Swagger vient d’une citation de Songe d’une nuit d’été de Shakespeare : « Quels sont ces rustiques personnages qui font ici les fanfarons (What hempen homespuns have we swaggering here), si près du lit de la reine des fées? » Ces gentils fanfarons tout droit sortis d’un univers de conte, ce sont les enfants du collège Claude Debussy d’Aulnay-sous-Bois filmés par Olivier Babinet durant trois ans, d’abord dans le cadre d’un atelier puis celui d’une résidence. Il s’agit ici de prendre le contrepied de tous les clichés sur les jeunes des quartiers dits « sensibles » pour en révéler toute la douceur et la gaieté. Loin d’être une zone de guerre et de non-droit comme dans le désastreux Dheepan, les tours aux 3000 logements sociaux d’Aulnay apparaissent dès le générique comme un univers enchanté, survolées en hélicoptère sous le ciel radieux d’une nuit étoilée, tandis que la première image du collège sera celle de petits lapins qui gambadent à ses abords.
Fictions et enchantements
Depuis cette introduction aux extérieurs rassurants, la caméra se rapproche des collégiens, enchaîne les interviews intimistes avec onze adolescents. Tout le geste du documentaire est là : substituer à une vue générale et lointaine de la banlieue un point de vue intérieur. Les quelques plans généraux sur les tours, les dealers et guetteurs zonant dans les parages seront toujours de courte durée, contrebalancés immédiatement par un travelling avant qui entre dans les bâtiments. Swagger déroule alors un patchwork de récits autobiographiques, de vantardises et de rêveries émouvants et drôles.
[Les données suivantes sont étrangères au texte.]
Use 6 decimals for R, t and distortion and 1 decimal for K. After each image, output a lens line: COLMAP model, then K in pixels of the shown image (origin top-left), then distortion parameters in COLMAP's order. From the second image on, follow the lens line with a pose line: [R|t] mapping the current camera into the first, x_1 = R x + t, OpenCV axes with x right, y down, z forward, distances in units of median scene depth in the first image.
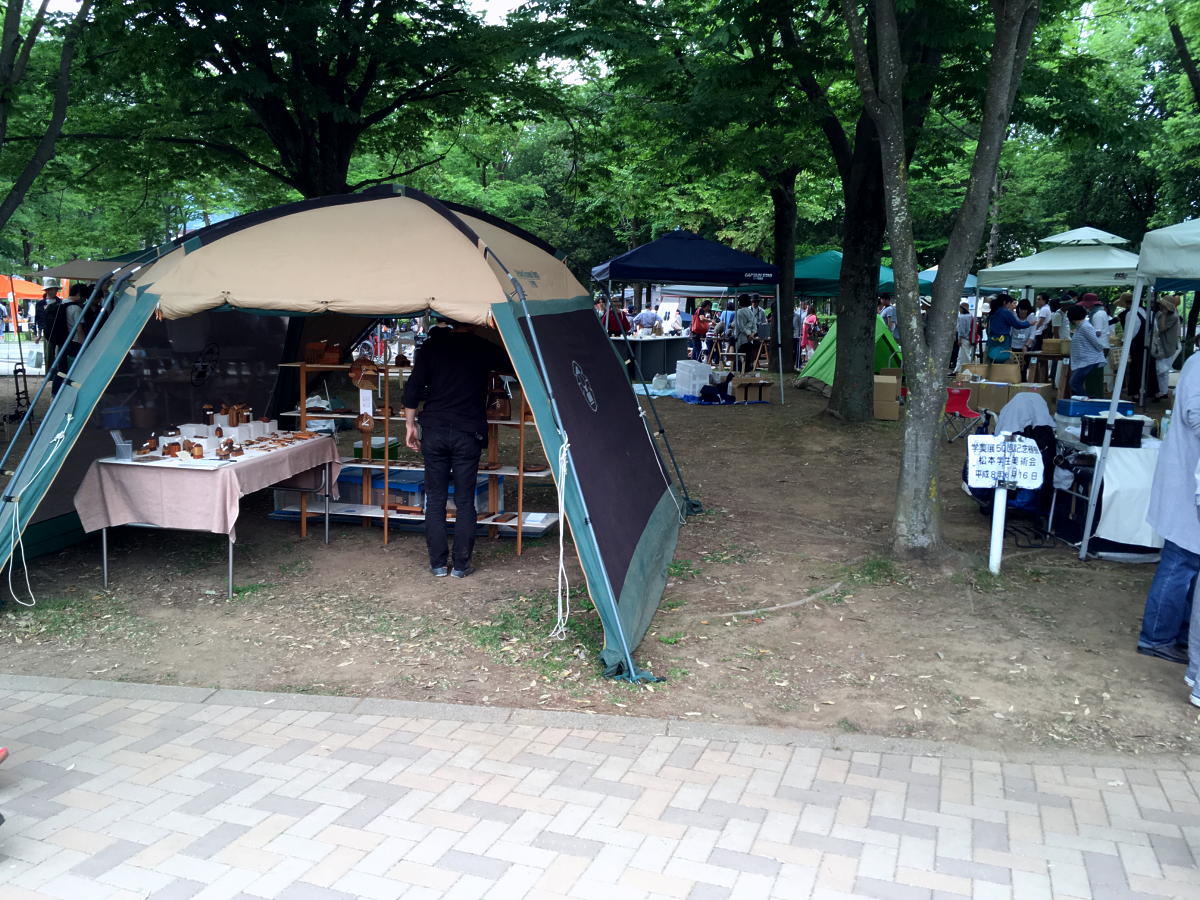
lens RADIAL K [[1013.6, 0, 600.0], [0, 1013.6, 450.0], [0, 0, 1]] dist [0.074140, -0.112298]
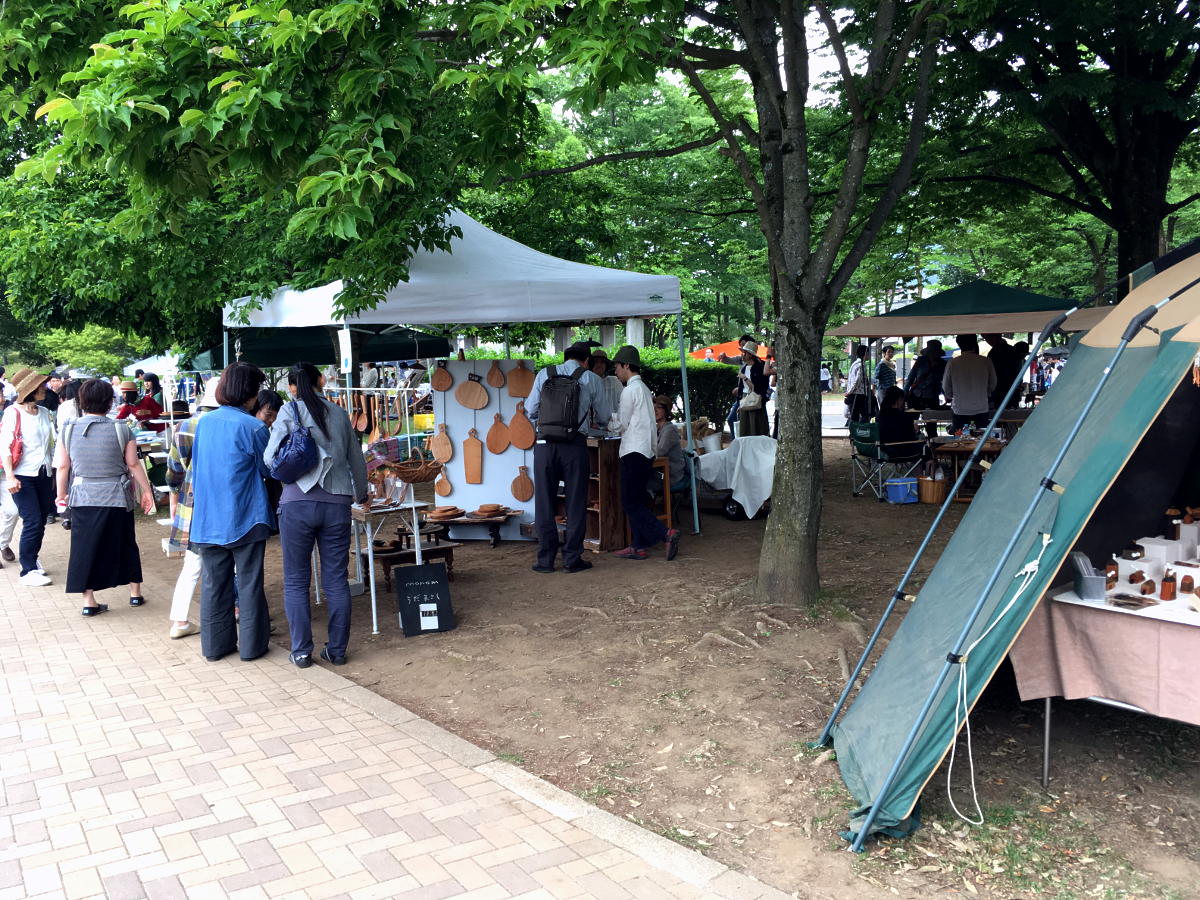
lens RADIAL K [[1013.6, 0, 600.0], [0, 1013.6, 450.0], [0, 0, 1]] dist [0.074140, -0.112298]
pose [[0.800487, 0.017600, -0.599092, -0.327025], [-0.048879, 0.998156, -0.035988, -0.046324], [0.597354, 0.058091, 0.799871, 0.291311]]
Régis, nœud papillon et cheveux gominés, explique avec fierté son goût pour le « style », Paul, un adolescent timide et sérieux, raconte qu’il est apprécié des filles depuis qu’il porte un costume, Aaron s’imagine bien président, Salimata aimerait larguer des bombes en Allemagne « parce qu’elle est trop nulle en allemand », Naïla se méfie de Mickey et des poupées Barbie, car ils sont « méchants » et cherchent à dominer le monde. Leur discours se pare ainsi aisément des couleurs de la fiction et du mythe, pour le plaisir de fanfaronner. Olivier Babinet met parfois en scène ces moments d’imaginaire avec une fantaisie réjouissante – des escadrons de drones futuristes envahissent les tours des 3000 ; Régis entre dans le collège au ralenti, acclamé comme une star de la mode ; Paul danse en plan-séquence dans toute la cité, au rythme d’un vieux rock, muni d’un beau parapluie rouge en hommage à Jacques Demy. Par ces quelques gouttes de pure fiction versées dans le genre documentaire, le film devient un exutoire bouleversant capable de rendre le sourire à Paul, un filtre magique capable de réenchanter le réel.
Rendre la parole
Malgré toute cette joyeuse féerie, Swagger exprime avec délicatesse la souffrance de cette jeunesse trop marginalisée. Le générique est accompagné en voix off par les remarques naïves de Naïla : « où sont passés les Blancs dans son quartier ? Ils sont partis dans les Yvelines ou dans le 92 ». Une autre jeune fille affirmera n’en avoir croisé « qu’un seul » dans sa vie. Avec leurs mots doux et innocents, ces enfants rappellent l’échec de la mixité sociale dans de nombreux quartiers. Les onze Swagger ont beau être des fanfarons, leur langage est un voile pudique et digne sur leurs difficultés bien réelles – Paul raconte avec calme qu’il fait toutes les démarches administratives de ses parents comprenant mal le français, le jeune Nazario, tout sourire, explique qu’il vit en famille d’accueil avec son petit frère. En entrecroisant par le montage les interviews qui semblent se répondre en champ contrechamp, Olivier Babinet tisse ainsi une seule voix collective, la voix d’une jeunesse courageuse, pleine de rêves d’enfant mais aussi questionnements et d’incertitudes. Certains collégiens emploient malgré eux le terme « Français » à la place de « Blancs », comme s’ils avaient intégré eux-mêmes la discrimination dont ils sont les victimes. À l’inverse, une jeune fille s’étonne du terme « Français de souche » : « je sais pas ce que c’est, moi, souche ». Une collégienne éprouve une peur bleue à l’idée d’aller au bled, une autre aime bien s’y rendre, car on s’y parle plus facilement. Ainsi Olivier Babinet rend la parole à une jeunesse trop exclue dans le silence, témoin humble et sincère de nos contradictions politiques.